Stored data
• • • •

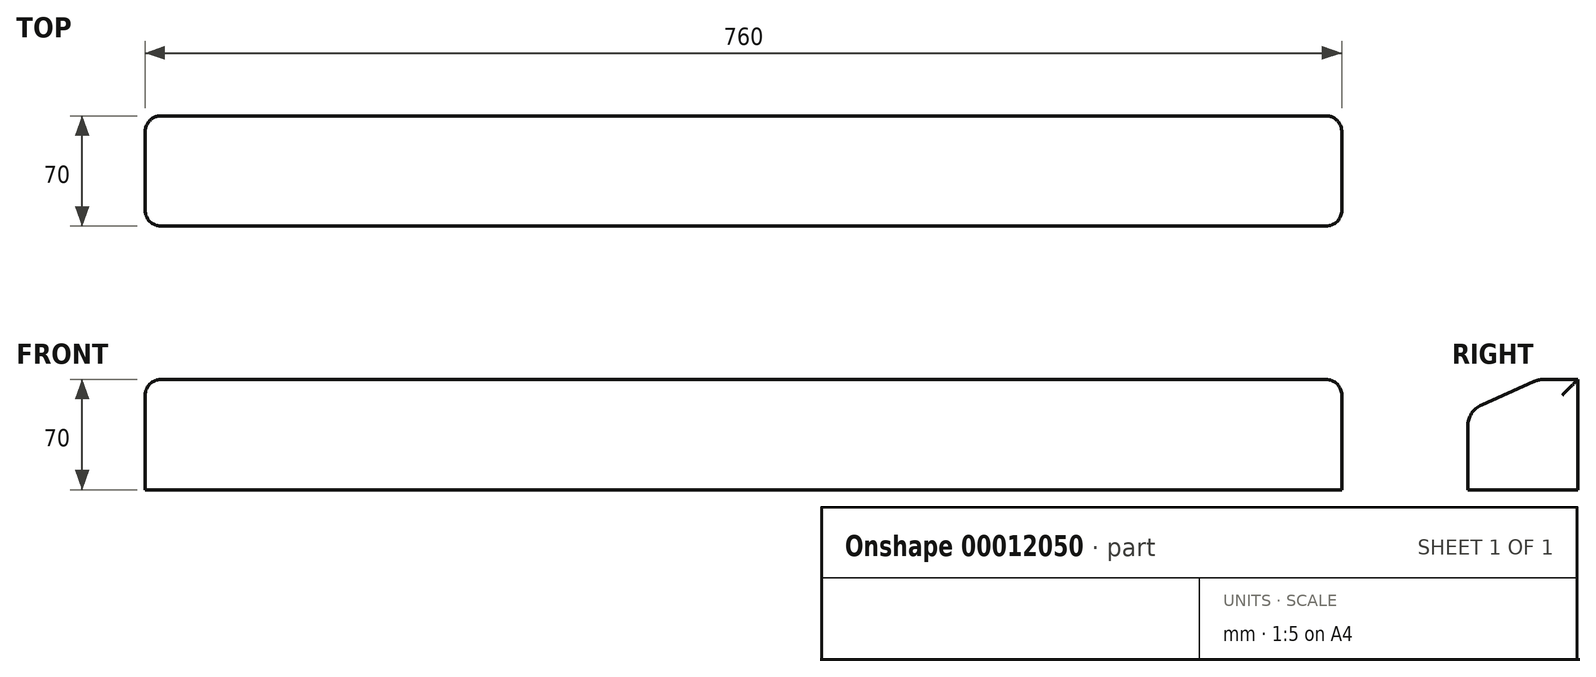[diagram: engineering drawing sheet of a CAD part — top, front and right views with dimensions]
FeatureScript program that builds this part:
annotation { "Feature Type Name" : "Feature", "Feature Type Description" : "" }
export const myFeature = defineFeature(function(context is Context, id is Id, definition is map)
    precondition{}
    {
        {
            var Q0;
            Q0=qCreatedBy(makeId("Right.planeOp"),FACE);
            var sketch = newSketch(context, id + "F0", { "sketchPlane" : qUnion([Q0])});
            skLineSegment(sketch, "E0", {"start": v(0, 0) * mm, "end": v(0, 70) * mm});
            skLineSegment(sketch, "E1", {"start": v(0, 70) * mm, "end": v(-21.82, 70) * mm});
            skLineSegment(sketch, "E2", {"start": v(-27.9, 68.7) * mm, "end": v(-61.1, 53.96) * mm});
            skLineSegment(sketch, "E3", {"start": v(-70, 40.25) * mm, "end": v(-70, 0) * mm});
            skLineSegment(sketch, "E4", {"start": v(-70, 0) * mm, "end": v(0, 0) * mm});
            skPoint(sketch, "E5.visualSharp", {"position": v(-70, 50) * mm});
            skArc(sketch, "E5.filletArc", {"start": v(-61.1, 53.96) * mm, "mid": v(-67.58, 48.43) * mm, "end": v(-70, 40.25) * mm});
            skPoint(sketch, "E6.visualSharp", {"position": v(-25, 70) * mm});
            skArc(sketch, "E6.filletArc", {"start": v(-21.82, 70) * mm, "mid": v(-24.93, 69.67) * mm, "end": v(-27.9, 68.7) * mm});
            skLineSegment(sketch, "E7.top", {"start": v(0, 38) * mm, "end": v(-89, 38) * mm, "construction": true});
            skLineSegment(sketch, "E7.right", {"start": v(-89, 0) * mm, "end": v(-89, 38) * mm, "construction": true});
            skLineSegment(sketch, "E8", {"start": v(-63, 38) * mm, "end": v(-63, 76) * mm, "construction": true});
            skLineSegment(sketch, "E9", {"start": v(-63, 76) * mm, "end": v(0, 76) * mm, "construction": true});
            skLineSegment(sketch, "E10", {"start": v(-21.82, 70) * mm, "end": v(-70, 32.56) * mm, "construction": true});
            skSolve(sketch);
        }
        {
            var Q0;
            Q0 = qSketchRegion(id + "F0", true);
            extrude(context, id + "F1", {"entities" : qUnion([Q0]), "depth" : 760 * mm, "symmetric" : true});
        }
        {
            var Q0;
            Q0=makeQuery(id+"F1.opExtrude","CAP_EDGE",EDGE,{"disambiguationData":[OSD([sQuery(id+"F0.wireOp",EDGE,"E1")])],"isStart":true});
            var Q1;
            Q1=makeQuery(id+"F1.opExtrude","CAP_EDGE",EDGE,{"disambiguationData":[OSD([sQuery(id+"F0.wireOp",EDGE,"E6.filletArc")])],"isStart":true});
            var Q2;
            Q2=makeQuery(id+"F1.opExtrude","CAP_EDGE",EDGE,{"disambiguationData":[OSD([sQuery(id+"F0.wireOp",EDGE,"E2")])],"isStart":true});
            var Q3;
            Q3=makeQuery(id+"F1.opExtrude","CAP_EDGE",EDGE,{"disambiguationData":[OSD([sQuery(id+"F0.wireOp",EDGE,"E5.filletArc")])],"isStart":true});
            var Q4;
            Q4=makeQuery(id+"F1.opExtrude","CAP_EDGE",EDGE,{"disambiguationData":[OSD([sQuery(id+"F0.wireOp",EDGE,"E3")])],"isStart":true});
            var Q5;
            Q5=makeQuery(id+"F1.opExtrude","CAP_EDGE",EDGE,{"disambiguationData":[OSD([sQuery(id+"F0.wireOp",EDGE,"E0")])],"isStart":true});
            var Q6;
            Q6=makeQuery(id+"F1.opExtrude","CAP_EDGE",EDGE,{"disambiguationData":[OSD([sQuery(id+"F0.wireOp",EDGE,"E0")])],"isStart":false});
            var Q7;
            Q7=makeQuery(id+"F1.opExtrude","CAP_EDGE",EDGE,{"disambiguationData":[OSD([sQuery(id+"F0.wireOp",EDGE,"E1")])],"isStart":false});
            var Q8;
            Q8=makeQuery(id+"F1.opExtrude","CAP_EDGE",EDGE,{"disambiguationData":[OSD([sQuery(id+"F0.wireOp",EDGE,"E6.filletArc")])],"isStart":false});
            var Q9;
            Q9=makeQuery(id+"F1.opExtrude","CAP_EDGE",EDGE,{"disambiguationData":[OSD([sQuery(id+"F0.wireOp",EDGE,"E2")])],"isStart":false});
            var Q10;
            Q10=makeQuery(id+"F1.opExtrude","CAP_EDGE",EDGE,{"disambiguationData":[OSD([sQuery(id+"F0.wireOp",EDGE,"E5.filletArc")])],"isStart":false});
            var Q11;
            Q11=makeQuery(id+"F1.opExtrude","CAP_EDGE",EDGE,{"disambiguationData":[OSD([sQuery(id+"F0.wireOp",EDGE,"E3")])],"isStart":false});
            fillet(context, id + "F2", {"entities" : qUnion([Q0, Q1, Q2, Q3, Q4, Q5, Q6, Q7, Q8, Q9, Q10, Q11]), "radius" : 10 * mm, "allowEdgeOverflow" : false});
        }
    });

• • • •

Reproduce every row above verbatim, leaving out the pictures.

Solution for this exercise ->
[diagram: engineering drawing sheet of a CAD part — top, front and right views with dimensions]
FeatureScript program that builds this part:
annotation { "Feature Type Name" : "Feature", "Feature Type Description" : "" }
export const myFeature = defineFeature(function(context is Context, id is Id, definition is map)
    precondition{}
    {
        {
            var Q0;
            Q0=qCreatedBy(makeId("Right.planeOp"),FACE);
            var sketch = newSketch(context, id + "F0", { "sketchPlane" : qUnion([Q0])});
            skLineSegment(sketch, "E0", {"start": v(0, 0) * mm, "end": v(0, 70) * mm});
            skLineSegment(sketch, "E1", {"start": v(0, 70) * mm, "end": v(-21.82, 70) * mm});
            skLineSegment(sketch, "E2", {"start": v(-27.9, 68.7) * mm, "end": v(-61.1, 53.96) * mm});
            skLineSegment(sketch, "E3", {"start": v(-70, 40.25) * mm, "end": v(-70, 0) * mm});
            skLineSegment(sketch, "E4", {"start": v(-70, 0) * mm, "end": v(0, 0) * mm});
            skPoint(sketch, "E5.visualSharp", {"position": v(-70, 50) * mm});
            skArc(sketch, "E5.filletArc", {"start": v(-61.1, 53.96) * mm, "mid": v(-67.58, 48.43) * mm, "end": v(-70, 40.25) * mm});
            skPoint(sketch, "E6.visualSharp", {"position": v(-25, 70) * mm});
            skArc(sketch, "E6.filletArc", {"start": v(-21.82, 70) * mm, "mid": v(-24.93, 69.67) * mm, "end": v(-27.9, 68.7) * mm});
            skLineSegment(sketch, "E7.top", {"start": v(0, 38) * mm, "end": v(-89, 38) * mm, "construction": true});
            skLineSegment(sketch, "E7.right", {"start": v(-89, 0) * mm, "end": v(-89, 38) * mm, "construction": true});
            skLineSegment(sketch, "E8", {"start": v(-63, 38) * mm, "end": v(-63, 76) * mm, "construction": true});
            skLineSegment(sketch, "E9", {"start": v(-63, 76) * mm, "end": v(0, 76) * mm, "construction": true});
            skLineSegment(sketch, "E10", {"start": v(-21.82, 70) * mm, "end": v(-70, 32.56) * mm, "construction": true});
            skSolve(sketch);
        }
        {
            var Q0;
            Q0 = qSketchRegion(id + "F0", true);
            extrude(context, id + "F1", {"entities" : qUnion([Q0]), "depth" : 760 * mm, "symmetric" : true});
        }
        {
            var Q0;
            Q0=makeQuery(id+"F1.opExtrude","CAP_EDGE",EDGE,{"disambiguationData":[OSD([sQuery(id+"F0.wireOp",EDGE,"E1")])],"isStart":true});
            var Q1;
            Q1=makeQuery(id+"F1.opExtrude","CAP_EDGE",EDGE,{"disambiguationData":[OSD([sQuery(id+"F0.wireOp",EDGE,"E6.filletArc")])],"isStart":true});
            var Q2;
            Q2=makeQuery(id+"F1.opExtrude","CAP_EDGE",EDGE,{"disambiguationData":[OSD([sQuery(id+"F0.wireOp",EDGE,"E2")])],"isStart":true});
            var Q3;
            Q3=makeQuery(id+"F1.opExtrude","CAP_EDGE",EDGE,{"disambiguationData":[OSD([sQuery(id+"F0.wireOp",EDGE,"E5.filletArc")])],"isStart":true});
            var Q4;
            Q4=makeQuery(id+"F1.opExtrude","CAP_EDGE",EDGE,{"disambiguationData":[OSD([sQuery(id+"F0.wireOp",EDGE,"E3")])],"isStart":true});
            var Q5;
            Q5=makeQuery(id+"F1.opExtrude","CAP_EDGE",EDGE,{"disambiguationData":[OSD([sQuery(id+"F0.wireOp",EDGE,"E0")])],"isStart":true});
            var Q6;
            Q6=makeQuery(id+"F1.opExtrude","CAP_EDGE",EDGE,{"disambiguationData":[OSD([sQuery(id+"F0.wireOp",EDGE,"E0")])],"isStart":false});
            var Q7;
            Q7=makeQuery(id+"F1.opExtrude","CAP_EDGE",EDGE,{"disambiguationData":[OSD([sQuery(id+"F0.wireOp",EDGE,"E1")])],"isStart":false});
            var Q8;
            Q8=makeQuery(id+"F1.opExtrude","CAP_EDGE",EDGE,{"disambiguationData":[OSD([sQuery(id+"F0.wireOp",EDGE,"E6.filletArc")])],"isStart":false});
            var Q9;
            Q9=makeQuery(id+"F1.opExtrude","CAP_EDGE",EDGE,{"disambiguationData":[OSD([sQuery(id+"F0.wireOp",EDGE,"E2")])],"isStart":false});
            var Q10;
            Q10=makeQuery(id+"F1.opExtrude","CAP_EDGE",EDGE,{"disambiguationData":[OSD([sQuery(id+"F0.wireOp",EDGE,"E5.filletArc")])],"isStart":false});
            var Q11;
            Q11=makeQuery(id+"F1.opExtrude","CAP_EDGE",EDGE,{"disambiguationData":[OSD([sQuery(id+"F0.wireOp",EDGE,"E3")])],"isStart":false});
            fillet(context, id + "F2", {"entities" : qUnion([Q0, Q1, Q2, Q3, Q4, Q5, Q6, Q7, Q8, Q9, Q10, Q11]), "radius" : 10 * mm, "allowEdgeOverflow" : false});
        }
    });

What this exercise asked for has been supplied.